The judgment is affirmed
POPE, Circuit Judge.
I concur. Appellant's claim of an abuse of discretion is, in my opinion, frivolous. It is frivolous regardless of whether the trial court's calendar was crowded or otherwise. The condition of the court's calendar was irrelevant, and I would not care, by referring to this matter, to suggest that if the trial court was not so busy, we might hold there was an abuse of discretion.

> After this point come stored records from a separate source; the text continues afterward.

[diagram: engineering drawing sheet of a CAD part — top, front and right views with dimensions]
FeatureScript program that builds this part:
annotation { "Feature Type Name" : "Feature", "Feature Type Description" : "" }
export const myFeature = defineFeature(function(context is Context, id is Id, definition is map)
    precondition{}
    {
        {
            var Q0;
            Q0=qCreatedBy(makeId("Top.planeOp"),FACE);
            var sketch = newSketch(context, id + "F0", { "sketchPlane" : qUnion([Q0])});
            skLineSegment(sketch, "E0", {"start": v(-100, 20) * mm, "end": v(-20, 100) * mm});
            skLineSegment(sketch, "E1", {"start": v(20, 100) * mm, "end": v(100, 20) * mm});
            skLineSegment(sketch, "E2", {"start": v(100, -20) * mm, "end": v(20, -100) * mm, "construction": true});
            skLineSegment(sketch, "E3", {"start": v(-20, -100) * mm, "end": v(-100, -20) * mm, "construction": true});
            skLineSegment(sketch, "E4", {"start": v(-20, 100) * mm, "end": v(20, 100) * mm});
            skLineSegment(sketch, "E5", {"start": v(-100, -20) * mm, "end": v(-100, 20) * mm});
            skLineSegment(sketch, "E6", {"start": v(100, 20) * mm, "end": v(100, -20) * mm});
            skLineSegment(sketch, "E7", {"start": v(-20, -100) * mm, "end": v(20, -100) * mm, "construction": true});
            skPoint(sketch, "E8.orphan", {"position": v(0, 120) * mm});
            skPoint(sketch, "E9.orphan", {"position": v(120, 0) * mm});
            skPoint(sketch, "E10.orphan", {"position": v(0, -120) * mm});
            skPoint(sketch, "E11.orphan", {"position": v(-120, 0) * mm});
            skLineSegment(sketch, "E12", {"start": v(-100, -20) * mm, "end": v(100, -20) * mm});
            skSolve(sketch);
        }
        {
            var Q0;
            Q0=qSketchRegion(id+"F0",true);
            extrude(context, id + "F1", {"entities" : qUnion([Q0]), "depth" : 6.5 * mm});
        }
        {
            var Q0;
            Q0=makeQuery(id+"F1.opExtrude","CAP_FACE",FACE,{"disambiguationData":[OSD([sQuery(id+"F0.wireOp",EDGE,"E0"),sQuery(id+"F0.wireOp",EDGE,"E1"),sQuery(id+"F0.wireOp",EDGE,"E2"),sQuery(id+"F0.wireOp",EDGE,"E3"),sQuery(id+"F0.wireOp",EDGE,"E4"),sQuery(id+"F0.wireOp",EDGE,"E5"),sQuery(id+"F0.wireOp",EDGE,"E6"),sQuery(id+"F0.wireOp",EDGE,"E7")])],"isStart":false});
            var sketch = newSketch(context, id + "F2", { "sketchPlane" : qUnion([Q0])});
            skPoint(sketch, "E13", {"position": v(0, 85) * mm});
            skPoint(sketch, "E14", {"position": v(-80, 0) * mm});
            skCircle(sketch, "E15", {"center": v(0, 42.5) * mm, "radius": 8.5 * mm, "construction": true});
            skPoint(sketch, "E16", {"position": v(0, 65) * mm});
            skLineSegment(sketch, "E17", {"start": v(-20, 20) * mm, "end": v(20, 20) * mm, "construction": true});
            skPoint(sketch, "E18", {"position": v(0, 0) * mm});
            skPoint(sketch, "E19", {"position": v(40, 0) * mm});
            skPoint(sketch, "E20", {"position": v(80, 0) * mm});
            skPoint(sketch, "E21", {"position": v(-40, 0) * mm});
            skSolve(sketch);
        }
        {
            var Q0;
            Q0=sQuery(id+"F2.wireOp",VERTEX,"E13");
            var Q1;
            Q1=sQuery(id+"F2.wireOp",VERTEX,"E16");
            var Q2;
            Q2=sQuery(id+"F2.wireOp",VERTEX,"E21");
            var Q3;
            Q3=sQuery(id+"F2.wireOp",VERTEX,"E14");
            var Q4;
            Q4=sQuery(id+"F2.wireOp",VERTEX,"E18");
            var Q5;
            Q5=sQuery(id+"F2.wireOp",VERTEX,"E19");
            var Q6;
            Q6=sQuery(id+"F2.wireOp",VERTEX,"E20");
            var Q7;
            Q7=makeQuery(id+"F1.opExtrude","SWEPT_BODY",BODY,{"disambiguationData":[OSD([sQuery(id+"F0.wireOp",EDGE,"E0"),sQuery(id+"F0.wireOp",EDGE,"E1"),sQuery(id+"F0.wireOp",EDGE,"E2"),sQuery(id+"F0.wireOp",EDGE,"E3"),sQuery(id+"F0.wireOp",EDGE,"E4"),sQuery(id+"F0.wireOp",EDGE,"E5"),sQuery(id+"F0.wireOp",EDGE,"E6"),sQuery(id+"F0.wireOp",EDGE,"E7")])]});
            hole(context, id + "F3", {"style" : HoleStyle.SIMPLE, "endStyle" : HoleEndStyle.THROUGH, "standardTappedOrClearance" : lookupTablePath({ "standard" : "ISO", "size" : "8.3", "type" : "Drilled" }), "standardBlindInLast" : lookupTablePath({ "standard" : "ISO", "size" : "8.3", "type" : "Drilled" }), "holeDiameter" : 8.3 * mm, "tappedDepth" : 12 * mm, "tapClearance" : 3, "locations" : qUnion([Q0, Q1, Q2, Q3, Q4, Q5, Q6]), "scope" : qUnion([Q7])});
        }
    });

1 'The petition for removal of a civil action or proceeding shall be filed within twenty days after the receipt by the defendant, through service or otherwise, of a copy of the initial pleading setting forth the claim for relief upon which such action or proceeding is based, or within twenty days after the service of summons upon the defendant if such initial pleading has then been filed in court and is not required to be served on the defendant, whichever period is shorter.'
2 The notes of the Advisory Committee on the Rules of Civil Procedure make it clear that this question of waiver was carefully considered before Rule 38 was adopted as part of the Judicial Code. These notes show that the Advisory Committee regarded the rule as providing for the preservation of the constitutional right of trial by jury as directed in the enabling act of June 19, 1934, 48 Stat. 1064, 28 U.S.C. § 2072. It was pointed out that Rules 38 and 39 make definite provision for claim and waiver of jury trial, following the method used in many American states, in England and in the British Dominions. Also, it was shown that the demand for jury trial must be made at once, either on initial pleading or appearance in some states, including Illinois, Tennessee and Wyoming, or within ten days after the pleadings are completed and the case is at issue, as required by other states, including Connecticut, Massachusetts and Michigan, as well as Hawaii, England and Ontario, or at a definite time varying under different codes from ten days before notice of trial to ten days after notice, or, as in many states, when the case is called for assignment, as required by Arizona, California, Iowa, Nevada, New Mexico, New York, Rhode Island, Utah, and Washington, and under certain provisions of the laws of England, Australia, Alberta, British Columbia and New Brunswick.